8. La phase "Leçons Apprises" (Post-Incident) du processus IR sert à :

Post-Incident = amélioration continue. Réunion PIR (Post-Incident Review) : timeline de l'incident, cause profonde (root cause), efficacité de la réponse, ce qui aurait pu être fait mieux, mises à jour des playbooks, formation si nécessaire, rapport pour la direction. Une organisation qui ne fait pas de PIR répète les mêmes erreurs.

9. Un playbook SOAR différencie d'un runbook en ce que :

Runbook = procédure manuelle documentée (checklist que suit un analyste SOC). Playbook = automatisation d'un runbook dans une plateforme SOAR. Le playbook exécute les étapes automatiquement via des APIs et intégrations.

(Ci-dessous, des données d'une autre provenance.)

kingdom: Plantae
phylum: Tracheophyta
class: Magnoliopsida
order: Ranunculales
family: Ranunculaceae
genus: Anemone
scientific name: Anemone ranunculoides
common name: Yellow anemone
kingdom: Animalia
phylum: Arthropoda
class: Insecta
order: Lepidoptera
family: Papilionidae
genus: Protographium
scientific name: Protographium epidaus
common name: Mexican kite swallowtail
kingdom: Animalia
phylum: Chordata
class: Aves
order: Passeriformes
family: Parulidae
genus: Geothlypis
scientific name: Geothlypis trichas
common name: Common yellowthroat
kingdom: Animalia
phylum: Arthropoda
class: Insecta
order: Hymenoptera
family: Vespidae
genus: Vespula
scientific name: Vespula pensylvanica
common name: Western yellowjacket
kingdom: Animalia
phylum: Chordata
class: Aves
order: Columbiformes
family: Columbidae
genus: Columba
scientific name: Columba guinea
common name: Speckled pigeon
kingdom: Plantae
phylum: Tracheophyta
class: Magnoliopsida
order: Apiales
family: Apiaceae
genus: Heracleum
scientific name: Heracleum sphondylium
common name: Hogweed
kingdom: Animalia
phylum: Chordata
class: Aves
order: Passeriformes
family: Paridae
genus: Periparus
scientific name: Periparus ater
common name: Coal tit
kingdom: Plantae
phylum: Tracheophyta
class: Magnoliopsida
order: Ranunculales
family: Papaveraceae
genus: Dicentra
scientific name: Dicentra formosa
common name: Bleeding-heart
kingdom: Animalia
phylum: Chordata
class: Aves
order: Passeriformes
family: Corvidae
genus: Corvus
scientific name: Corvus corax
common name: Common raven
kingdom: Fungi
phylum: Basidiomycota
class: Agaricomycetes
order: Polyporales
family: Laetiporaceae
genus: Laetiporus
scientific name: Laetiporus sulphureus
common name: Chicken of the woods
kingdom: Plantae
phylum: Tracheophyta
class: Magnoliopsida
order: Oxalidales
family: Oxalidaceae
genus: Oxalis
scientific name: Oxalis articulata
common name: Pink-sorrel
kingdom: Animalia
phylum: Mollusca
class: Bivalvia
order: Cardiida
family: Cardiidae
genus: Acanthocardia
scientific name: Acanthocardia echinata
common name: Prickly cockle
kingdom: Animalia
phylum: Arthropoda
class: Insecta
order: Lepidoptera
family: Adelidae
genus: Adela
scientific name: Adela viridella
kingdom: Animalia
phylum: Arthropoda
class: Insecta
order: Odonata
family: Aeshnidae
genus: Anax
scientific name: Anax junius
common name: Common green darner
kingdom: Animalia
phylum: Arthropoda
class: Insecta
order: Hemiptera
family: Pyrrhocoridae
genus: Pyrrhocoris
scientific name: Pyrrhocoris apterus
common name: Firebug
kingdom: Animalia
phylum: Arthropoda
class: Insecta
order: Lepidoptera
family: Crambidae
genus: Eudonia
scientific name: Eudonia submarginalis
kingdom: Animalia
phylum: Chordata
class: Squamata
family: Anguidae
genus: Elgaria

Un bon playbook est souvent la version automatisée d'un runbook qui a fait ses preuves manuellement.

10. Une "Forensic Image" (copie forensique) est :

Forensic Image = copie exacte bit-par-bit du disque entier, incluant les secteurs "vides" (qui peuvent contenir des fichiers supprimés récupérables). Outils : dd (Linux), FTK Imager, EnCase. Hash SHA-256 calculé avant et après pour prouver l'intégrité. L'analyste travaille toujours sur la copie forensique, jamais sur le disque original.